• Source material:
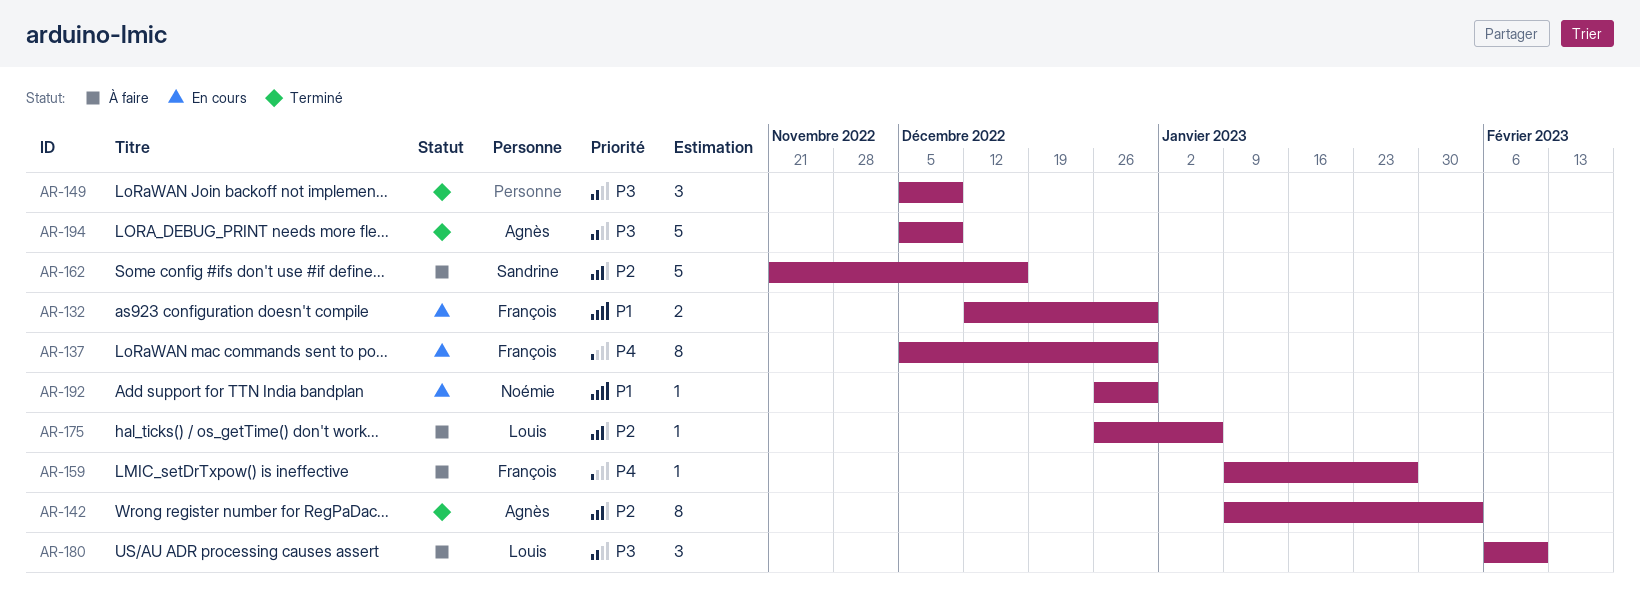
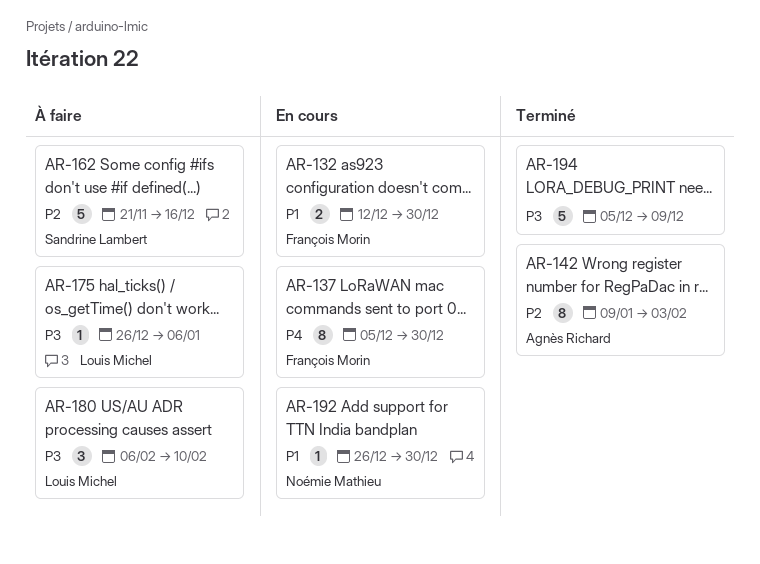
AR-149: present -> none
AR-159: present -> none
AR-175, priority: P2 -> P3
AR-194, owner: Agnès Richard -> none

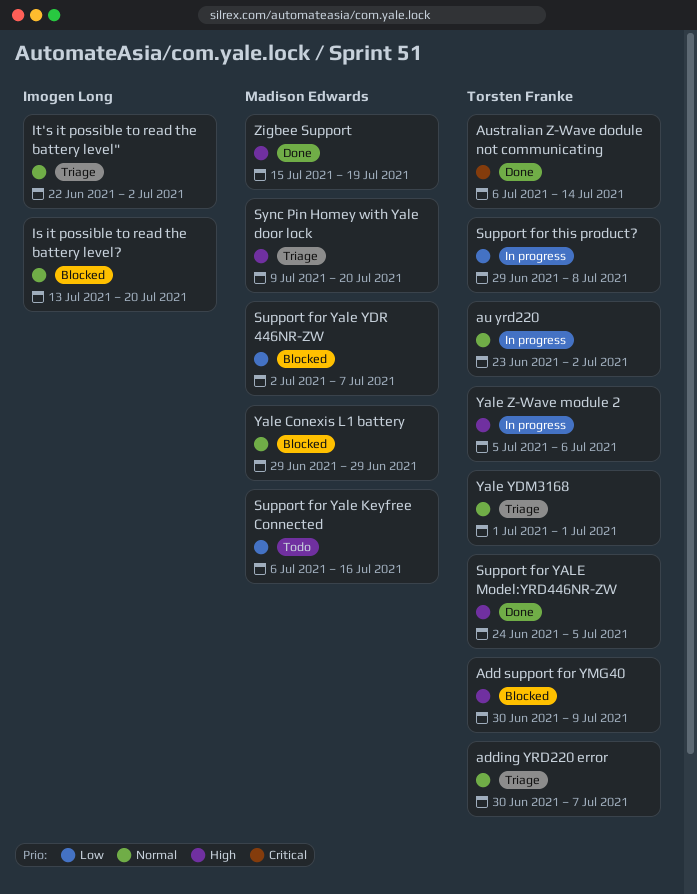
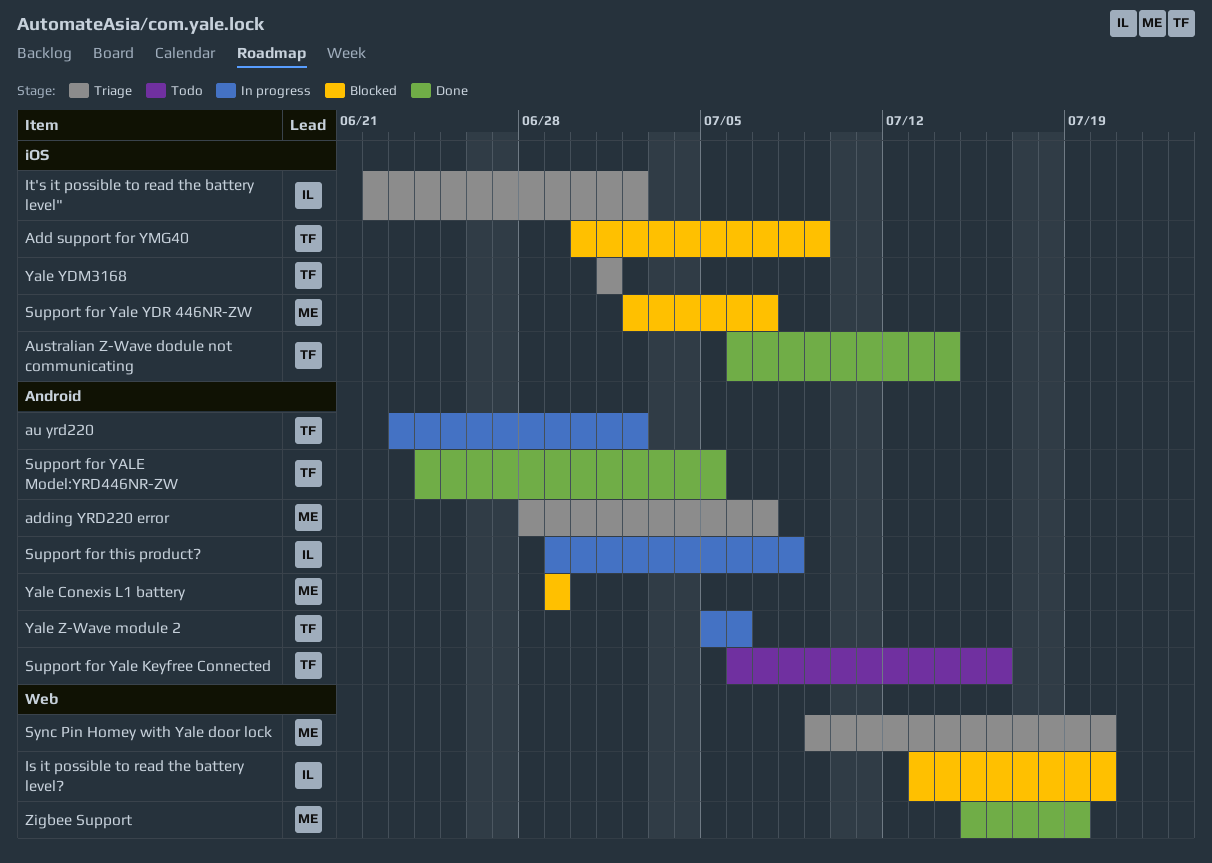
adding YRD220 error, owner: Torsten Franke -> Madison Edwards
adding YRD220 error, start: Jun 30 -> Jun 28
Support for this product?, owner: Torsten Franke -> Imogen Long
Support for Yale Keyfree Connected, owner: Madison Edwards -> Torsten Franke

• Exercise requirements: Keep only the lines of the listing that contain the word "adding", and copy them.

• Answer space:
adding YRD220 error, owner: Torsten Franke -> Madison Edwards
adding YRD220 error, start: Jun 30 -> Jun 28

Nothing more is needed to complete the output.